The data consists of very different kind of input features and real data is often noisy. Therefore, finding the correct feature representation of the underlying function is hard (especially without further knowledge of the dependencies between the input features). Getting a very low MSE depends on the choice of features and the regularization parameter. Sometimes having a look at the mean and the standard deviation can also give a hint at how low the MSE can actually get. Normalization techniques can further influence the MSE and choice of features.

We have one fixed data set for training and another one for testing.

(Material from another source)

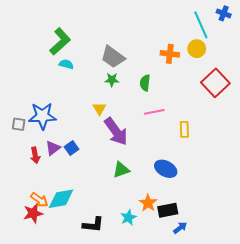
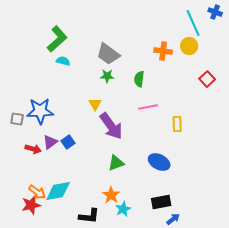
red square: (215, 83) -> (207, 79), size x0.6
red arrow: (35, 155) -> (33, 149), turned -63
orange star: (148, 203) -> (111, 195), moved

**For all students other than B.Sc. Data Science:**

4) Implement the function `cross_validation` to evaluate the prediction error of your model. Report the mean squared error from cross-validation. (Ideally, repeat this for different Ridge regularization parameters `lambda_` and generate a nice bar plot of the MSE for various `lambda_`.)

In [12]:
def cross_validation(regression_model, X, y):
    n, d = X.shape
    k_folds = 10
    boundaries = np.linspace(0, n, k_folds+1)[1:]
    nind = np.array([ sum(i > boundaries) for i in range(n) ])
    bind = np.equal.outer(range(k_folds), nind)
    
    loss_cv = np.empty(k_folds)
    for i in range(k_folds):
        X_train, y_train = X[~bind[i]], y[~bind[i]]
        X_test, y_test = X[bind[i]], y[bind[i]]

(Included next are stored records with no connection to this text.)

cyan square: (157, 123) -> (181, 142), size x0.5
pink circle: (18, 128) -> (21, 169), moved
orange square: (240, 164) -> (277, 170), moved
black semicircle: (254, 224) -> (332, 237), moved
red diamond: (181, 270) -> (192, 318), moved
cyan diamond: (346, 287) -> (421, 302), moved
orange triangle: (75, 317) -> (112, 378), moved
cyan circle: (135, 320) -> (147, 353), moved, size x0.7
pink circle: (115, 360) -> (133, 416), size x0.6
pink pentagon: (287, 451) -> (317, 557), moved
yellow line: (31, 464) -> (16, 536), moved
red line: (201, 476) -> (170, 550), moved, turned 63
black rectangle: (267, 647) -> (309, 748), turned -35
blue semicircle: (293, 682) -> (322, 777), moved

        regression_model.fit(X_train, y_train)
        yhat_test = regression_model.predict(X_test)
        loss_cv[i] = MSE(yhat_test, y_test)
    
    return loss_cv.mean()

lambdas = np.outer(10. ** np.arange(-7, 3), [1, 3, 6]).ravel()
loss = np.zeros(lambdas.size)
for i in range(lambdas.size):
    your_regression = RidgeRegression(lambda_=lambdas[i], ftype='nasa')
    loss[i] = cross_validation(your_regression, X, y)
li = loss.argmin()
print('Lambda:', lambdas[li])

plt.figure()
plt.semilogx(lambdas, loss, label='loss')
plt.axvline(lambdas[li], color='r')
plt.suptitle('Evaluation of Lambda Values')
plt.xlabel('$\lambda$')
plt.ylabel('Mean Squared Error')
plt.legend(loc=4)


your_regression = RidgeRegression(lambda_=lambdas[li], ftype='nasa')
print('Loss:', loss[li])

Lambda: 1e-06


<IPython.core.display.Javascript object>

Loss: 18.48140257782061


Due to cross-validation, we have a higher MSE since basically all data points are used with one set left out (validation dat set) and the overall performance depends on the mean of these validation data sets. It partially resembles the results from the previous experiment.